DATASET ENTRIES section start

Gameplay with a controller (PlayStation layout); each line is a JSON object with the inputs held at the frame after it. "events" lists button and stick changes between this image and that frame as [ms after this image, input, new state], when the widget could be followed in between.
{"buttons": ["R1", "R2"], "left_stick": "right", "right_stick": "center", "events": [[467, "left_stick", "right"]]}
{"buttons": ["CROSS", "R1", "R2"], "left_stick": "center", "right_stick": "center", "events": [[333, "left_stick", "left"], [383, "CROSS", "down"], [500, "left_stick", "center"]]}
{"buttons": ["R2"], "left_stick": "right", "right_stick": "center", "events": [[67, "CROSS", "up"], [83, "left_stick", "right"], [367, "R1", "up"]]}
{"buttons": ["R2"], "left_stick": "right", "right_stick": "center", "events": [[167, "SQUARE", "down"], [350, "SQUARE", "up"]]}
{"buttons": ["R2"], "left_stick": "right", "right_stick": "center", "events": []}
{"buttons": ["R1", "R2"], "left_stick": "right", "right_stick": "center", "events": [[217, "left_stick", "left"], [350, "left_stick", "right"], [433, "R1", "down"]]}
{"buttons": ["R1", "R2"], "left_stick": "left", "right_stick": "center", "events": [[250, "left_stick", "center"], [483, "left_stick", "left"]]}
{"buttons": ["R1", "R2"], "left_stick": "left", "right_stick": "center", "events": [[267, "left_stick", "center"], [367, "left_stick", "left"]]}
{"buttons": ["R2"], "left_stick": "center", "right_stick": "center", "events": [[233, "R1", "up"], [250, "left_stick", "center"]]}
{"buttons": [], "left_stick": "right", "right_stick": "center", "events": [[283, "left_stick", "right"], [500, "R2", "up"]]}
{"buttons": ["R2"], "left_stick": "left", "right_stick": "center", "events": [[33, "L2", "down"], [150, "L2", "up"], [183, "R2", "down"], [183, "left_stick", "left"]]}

DATASET ENTRIES section end

Repeat the listing exactly, keeping every word in place.

= YOUR SOLUTION =
Gameplay with a controller (PlayStation layout); each line is a JSON object with the inputs held at the frame after it. "events" lists button and stick changes between this image and that frame as [ms after this image, input, new state], when the widget could be followed in between.
{"buttons": ["R1", "R2"], "left_stick": "right", "right_stick": "center", "events": [[467, "left_stick", "right"]]}
{"buttons": ["CROSS", "R1", "R2"], "left_stick": "center", "right_stick": "center", "events": [[333, "left_stick", "left"], [383, "CROSS", "down"], [500, "left_stick", "center"]]}
{"buttons": ["R2"], "left_stick": "right", "right_stick": "center", "events": [[67, "CROSS", "up"], [83, "left_stick", "right"], [367, "R1", "up"]]}
{"buttons": ["R2"], "left_stick": "right", "right_stick": "center", "events": [[167, "SQUARE", "down"], [350, "SQUARE", "up"]]}
{"buttons": ["R2"], "left_stick": "right", "right_stick": "center", "events": []}
{"buttons": ["R1", "R2"], "left_stick": "right", "right_stick": "center", "events": [[217, "left_stick", "left"], [350, "left_stick", "right"], [433, "R1", "down"]]}
{"buttons": ["R1", "R2"], "left_stick": "left", "right_stick": "center", "events": [[250, "left_stick", "center"], [483, "left_stick", "left"]]}
{"buttons": ["R1", "R2"], "left_stick": "left", "right_stick": "center", "events": [[267, "left_stick", "center"], [367, "left_stick", "left"]]}
{"buttons": ["R2"], "left_stick": "center", "right_stick": "center", "events": [[233, "R1", "up"], [250, "left_stick", "center"]]}
{"buttons": [], "left_stick": "right", "right_stick": "center", "events": [[283, "left_stick", "right"], [500, "R2", "up"]]}
{"buttons": ["R2"], "left_stick": "left", "right_stick": "center", "events": [[33, "L2", "down"], [150, "L2", "up"], [183, "R2", "down"], [183, "left_stick", "left"]]}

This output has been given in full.